Trudy scrollò le spalle. “Ascoltiamo le sue conversazioni telefoniche.”
Luke annuì. “Ok.”
“Boudiaf pare essere un finanziatore dei movimenti islamici estremisti del Nordafrica. Swann ha tracciato il movimento di grosse somme di criptovalute nel dark web, e con minore estensione per popolari piattaforme di commercio di valute digitali come Coinbase. Sono piattaforme prive di regolamentazione, ma abbastanza facili da tenere sotto controllo.”
“Qual è la sua copertura?”
“Fa l’autista Uber, lavora soprattutto di notte, spesso tardi. Crediamo che incontri donatori e altra gente della sua rete fingendo di far salire passeggeri. Una volta in auto, sono liberi di parlare per tutta la durata del viaggio. Swann lo ha tracciato e l’ha visto raccogliere passeggeri fino a Philadelphia, nel New Jersey settentrionale e New York. Arriva regolarmente a Washington DC così come a Norfolk.”

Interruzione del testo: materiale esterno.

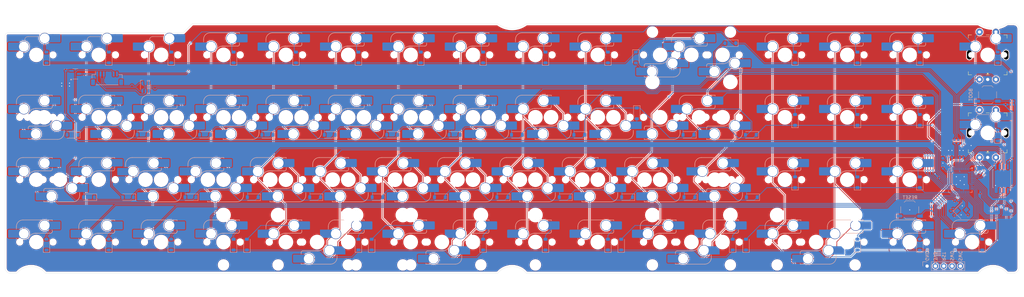
<source format=kicad_pcb>
(kicad_pcb
	(version 20240108)
	(generator "pcbnew")
	(generator_version "8.0")
	(general
		(thickness 1.6)
		(legacy_teardrops no)
	)
	(paper "A3")
	(layers
		(0 "F.Cu" signal)
		(31 "B.Cu" signal)
		(32 "B.Adhes" user "B.Adhesive")
		(33 "F.Adhes" user "F.Adhesive")
		(34 "B.Paste" user)
		(35 "F.Paste" user)
		(36 "B.SilkS" user "B.Silkscreen")
		(37 "F.SilkS" user "F.Silkscreen")
		(38 "B.Mask" user)
		(39 "F.Mask" user)
		(40 "Dwgs.User" user "User.Drawings")
		(41 "Cmts.User" user "User.Comments")
		(42 "Eco1.User" user "User.Eco1")
		(43 "Eco2.User" user "User.Eco2")
		(44 "Edge.Cuts" user)
		(45 "Margin" user)
		(46 "B.CrtYd" user "B.Courtyard")
		(47 "F.CrtYd" user "F.Courtyard")
		(48 "B.Fab" user)
		(49 "F.Fab" user)
		(50 "User.1" user)
		(51 "User.2" user)
		(52 "User.3" user)
		(53 "User.4" user)
		(54 "User.5" user)
		(55 "User.6" user)
		(56 "User.7" user)
		(57 "User.8" user)
		(58 "User.9" user)
	)
	(setup
		(pad_to_mask_clearance 0)
		(allow_soldermask_bridges_in_footprints no)
		(grid_origin 15.875 15.875)
		(pcbplotparams
			(layerselection 0x00010fc_ffffffff)
			(plot_on_all_layers_selection 0x0000000_00000000)
			(disableapertmacros no)
			(usegerberextensions no)
			(usegerberattributes yes)
			(usegerberadvancedattributes yes)
			(creategerberjobfile yes)
			(dashed_line_dash_ratio 12.000000)
			(dashed_line_gap_ratio 3.000000)
			(svgprecision 4)
			(plotframeref no)
			(viasonmask no)
			(mode 1)
			(useauxorigin no)
			(hpglpennumber 1)
			(hpglpenspeed 20)
			(hpglpendiameter 15.000000)
			(pdf_front_fp_property_popups yes)
			(pdf_back_fp_property_popups yes)
			(dxfpolygonmode yes)
			(dxfimperialunits yes)
			(dxfusepcbnewfont yes)
			(psnegative no)
			(psa4output no)
			(plotreference yes)
			(plotvalue yes)
			(plotfptext yes)
			(plotinvisibletext no)
			(sketchpadsonfab no)
			(subtractmaskfromsilk no)
			(outputformat 1)
			(mirror no)
			(drillshape 1)
			(scaleselection 1)
			(outputdirectory "")
		)
	)
	(net 0 "")
	(net 1 "Net-(BOOT1-Pad2)")
	(net 2 "GND")
	(net 3 "+5V")
	(net 4 "+3V3")
	(net 5 "+1V1")
	(net 6 "XIN")
	(net 7 "Net-(C12-Pad2)")
	(net 8 "Net-(D1-A)")
	(net 9 "Net-(D2-A)")
	(net 10 "Net-(D3-A)")
	(net 11 "Net-(D4-A)")
	(net 12 "Net-(D5-A)")
	(net 13 "Net-(D6-A)")
	(net 14 "Net-(D7-A)")
	(net 15 "Net-(D8-A)")
	(net 16 "Net-(D9-A)")
	(net 17 "Net-(D10-A)")
	(net 18 "Net-(D11-A)")
	(net 19 "Net-(D12-A)")
	(net 20 "Net-(D13-A)")
	(net 21 "Net-(D14-A)")
	(net 22 "Net-(D15-A)")
	(net 23 "Net-(D16-A)")
	(net 24 "Net-(D17-A)")
	(net 25 "Net-(D18-A)")
	(net 26 "Net-(D19-A)")
	(net 27 "Net-(D20-A)")
	(net 28 "Net-(D21-A)")
	(net 29 "Net-(D22-A)")
	(net 30 "Net-(D23-A)")
	(net 31 "Net-(D24-A)")
	(net 32 "Net-(D25-A)")
	(net 33 "Net-(D26-A)")
	(net 34 "Net-(D27-A)")
	(net 35 "Net-(D28-A)")
	(net 36 "Net-(D29-A)")
	(net 37 "Net-(D30-A)")
	(net 38 "Net-(D31-A)")
	(net 39 "Net-(D32-A)")
	(net 40 "Net-(D33-A)")
	(net 41 "Net-(D34-A)")
	(net 42 "Net-(D35-A)")
	(net 43 "Net-(D36-A)")
	(net 44 "Net-(D37-A)")
	(net 45 "Net-(D38-A)")
	(net 46 "Net-(D39-A)")
	(net 47 "Net-(D40-A)")
	(net 48 "Net-(D41-A)")
	(net 49 "Net-(D42-A)")
	(net 50 "Net-(D43-A)")
	(net 51 "Net-(D44-A)")
	(net 52 "Net-(D45-A)")
	(net 53 "Net-(D46-A)")
	(net 54 "Net-(D47-A)")
	(net 55 "Net-(D48-A)")
	(net 56 "Net-(D49-A)")
	(net 57 "Net-(D50-A)")
	(net 58 "Net-(D51-A)")
	(net 59 "Net-(D52-A)")
	(net 60 "Net-(D54-A)")
	(net 61 "Net-(D55-A)")
	(net 62 "Net-(D56-A)")
	(net 63 "Net-(D57-A)")
	(net 64 "Net-(D58-A)")
	(net 65 "Net-(D59-A)")
	(net 66 "Net-(D61-A)")
	(net 67 "Net-(D62-A)")
	(net 68 "Net-(D63-A)")
	(net 69 "D+")
	(net 70 "D-")
	(net 71 "SWD")
	(net 72 "RESET")
	(net 73 "SWC")
	(net 74 "Net-(R3-Pad2)")
	(net 75 "Q_SEL")
	(net 76 "Net-(U3-USB_DP)")
	(net 77 "Net-(U3-USB_DM)")
	(net 78 "XOUT")
	(net 79 "unconnected-(U2-IO3-Pad4)")
	(net 80 "unconnected-(U2-IO2-Pad3)")
	(net 81 "unconnected-(U3-GPIO26_ADC0-Pad38)")
	(net 82 "unconnected-(U3-GPIO28_ADC2-Pad40)")
	(net 83 "Q_IO1")
	(net 84 "unconnected-(U3-GPIO8-Pad11)")
	(net 85 "Q_IO0")
	(net 86 "unconnected-(U3-GPIO29_ADC3-Pad41)")
	(net 87 "Q_IO2")
	(net 88 "Q_IO3")
	(net 89 "Q_CLK")
	(net 90 "unconnected-(U3-GPIO27_ADC1-Pad39)")
	(net 91 "Net-(D64-A)")
	(net 92 "Net-(D65-A)")
	(net 93 "Row 1")
	(net 94 "Row 2")
	(net 95 "Row 3")
	(net 96 "Row 0")
	(net 97 "Col 1")
	(net 98 "Col 2")
	(net 99 "Col 3")
	(net 100 "Col 4")
	(net 101 "Col 5")
	(net 102 "Col 6")
	(net 103 "Col 7")
	(net 104 "Col 8")
	(net 105 "Col 9")
	(net 106 "Col 10")
	(net 107 "Col 11")
	(net 108 "Col 12")
	(net 109 "Col 13")
	(net 110 "Col 14")
	(net 111 "Col 15")
	(net 112 "Col 0")
	(net 113 "unconnected-(U3-GPIO17-Pad28)")
	(net 114 "ENC1B")
	(net 115 "ENC1A")
	(net 116 "ENC2B")
	(net 117 "ENC2A")
	(footprint "PCM_marbastlib-various:ROT_Alps_EC11E-Switch" (layer "F.Cu") (at 315.9125 49.2125))
	(footprint "PCM_marbastlib-mx:STAB_MX_2u" (layer "F.Cu") (at 149.225 82.55 180))
	(footprint "PCM_marbastlib-mx:STAB_MX_3u" (layer "F.Cu") (at 101.6 82.55 180))
	(footprint "PCM_marbastlib-mx:STAB_MX_2u" (layer "F.Cu") (at 225.425 82.55 180))
	(footprint "PCM_marbastlib-mx:STAB_MX_2u" (layer "F.Cu") (at 225.424824 25.399992))
	(footprint "PCM_marbastlib-mx:STAB_MX_2u" (layer "F.Cu") (at 263.524792 82.55 180))
	(footprint "PCM_marbastlib-mx:STAB_MX_3u" (layer "F.Cu") (at 158.75 82.55 180))
	(footprint "PCM_marbastlib-mx:STAB_MX_2u" (layer "F.Cu") (at 111.125 82.55 180))
	(footprint "PCM_marbastlib-various:ROT_Alps_EC11E-Switch" (layer "F.Cu") (at 315.9125 25.4))
	(footprint "Capacitor_SMD:C_0402_1005Metric" (layer "B.Cu") (at 34.329672 29.779361 90))
	(footprint "PCM_marbastlib-mx:SW_MX_HS_CPG151101S11_1u" (layer "B.Cu") (at 177.8 25.4 180))
	(footprint "xomm:D_SOD-123_xomm" (layer "B.Cu") (at 123.731928 26.19375 90))
	(footprint "xomm:D_SOD-123_xomm" (layer "B.Cu") (at 161.831896 83.34375 90))
	(footprint "PCM_marbastlib-various:SOT-23-6-routable" (layer "B.Cu") (at 58.737464 35.22264 -90))
	(footprint "xomm:D_SOD-123_xomm" (layer "B.Cu") (at 224.829512 68.857768 180))
	(footprint "PCM_marbastlib-mx:SW_MX_HS_CPG151101S11_1u" (layer "B.Cu") (at 82.55 44.45 180))
	(footprint "PCM_marbastlib-mx:SW_MX_HS_CPG151101S11_1.25u" (layer "B.Cu") (at 232.568568 63.5 180))
	(footprint "xomm:D_SOD-123_xomm" (layer "B.Cu") (at 28.482008 26.19375 90))
	(footprint "xomm:D_SOD-123_xomm" (layer "B.Cu") (at 66.581976 26.19375 90))
	(footprint "xomm:D_SOD-123_xomm" (layer "B.Cu") (at 36.413264 49.807784 180))
	(footprint "xomm:D_SOD-123_xomm" (layer "B.Cu") (at 208.458432 26.19375 -90))
	(footprint "xomm:D_SOD-123_xomm" (layer "B.Cu") (at 257.081816 64.29375 90))
	(footprint "PCM_marbastlib-mx:SW_MX_HS_CPG151101S11_1u" (layer "B.Cu") (at 44.45 82.55 180))
	(footprint "PCM_marbastlib-mx:SW_MX_HS_CPG151101S11_1u" (layer "B.Cu") (at 82.55 63.5))
	(footprint "xomm:D_SOD-123_xomm"
		(layer "B.Cu")
		(uuid "18a24027-3183-47c1-8285-939b12df29fa")
		(at 295.181784 83.34375 90)
		(descr "SOD-123")
		(tags "SOD-123")
		(property "Reference" "D64"
			(at -3.15 0 180)
			(layer "B.SilkS")
			(hide yes)
			(uuid "fa17af0f-da2d-44d5-9d87-b1d39d676890")
			(effects
				(font
					(size 1 1)
					(thickness 0.15)
				)
				(justify mirror)
			)
		)
		(property "Value" "D_Small"
			(at 0 -2.1 90)
			(layer "B.Fab")
			(uuid "b67325a6-e5a1-4d3e-a0d3-d1352d0488aa")
			(effects
				(font
					(size 1 1)
					(thickness 0.15)
				)
				(justify mirror)
			)
		)
		(property "Footprint" "xomm:D_SOD-123_xomm"
			(at 0 0 -90)
			(unlocked yes)
			(layer "B.Fab")
			(hide yes)
			(uuid "6c7d3b95-f92a-4336-83c4-1aa9655e801c")
			(effects
				(font
					(size 1.27 1.27)
				)
				(justify mirror)
			)
		)
		(property "Datasheet" ""
			(at 0 0 -90)
			(unlocked yes)
			(layer "B.Fab")
			(hide yes)
			(uuid "fb62461b-438e-4a9d-997b-dfa629deacc1")
			(effects
				(font
					(size 1.27 1.27)
				)
				(justify mirror)
			)
		)
		(property "Description" "Diode, small symbol"
			(at 0 0 -90)
			(unlocked yes)
			(layer "B.Fab")
			(hide yes)
			(uuid "2fb61989-3799-4ab1-ad15-195058d4951e")
			(effects
				(font
					(size 1.27 1.27)
				)
				(justify mirror)
			)
		)
		(property "Sim.Device" "D"
			(at 0 0 -90)
			(unlocked yes)
			(layer "B.Fab")
			(hide yes)
			(
... [3442815 chars truncated]
</source>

“Ottimo,” disse Luke. “Abbocco. Perché oggi ce l’abbiamo sul radar?”
Trudy sollevò un indice.
“Stamattina, alle quattro e dodici, pochi minuti dopo lo schianto dell’aereo nel Sinai, Boudiaf ha risposto a una telefonata. Swann ha detto di non essere stato in grado di tracciarla, ma veniva da fuori degli Stati Uniti. L’uomo che ha chiamato ha parlato in arabo. È stato breve. Ha detto una frase che tradotta significa Fatto. Poi ha riappeso.”
“Interessante,” disse Luke. “Ma probabilmente da solo non basta.”
“Questa è una cosa,” disse Trudy. “La seconda è che Mustafa Boudiaf si sta preparando a lasciare il paese. Tre giorni fa un furgone dei traslochi ha accostato a casa sua, a Baltimora. Gli operai hanno portato fuori di casa un sacco di mobili, scatoloni e attrezzature elettroniche e sono partiti con la roba. Invece di portarla in un’altra casa, l’hanno portata in un magazzino – un magazzino fuori Harrisburg, Pennsylvania.”
“Curioso,” disse Luke.
“Swann dice che due sere fa Boudiaf ha acquistato biglietti d’aereo di sola andata per sé e la sua famiglia per Algeri. Il volo parte domani sera dal JFK, presumendo che la tempesta di neve si attenui. La casa in cui vive è in affitto. Tra pochissimo Mustafa Boudiaf sarà scomparso, e sarà come se non fosse mai stato qui.”
“Che ti dice la pancia?”
Trudy annuì. “È coinvolto nell’abbattimento dell’aereo. Forse di pochissimo, forse di molto. Come minimo sapeva in anticipo dell’attentato. E ora sta per partire.”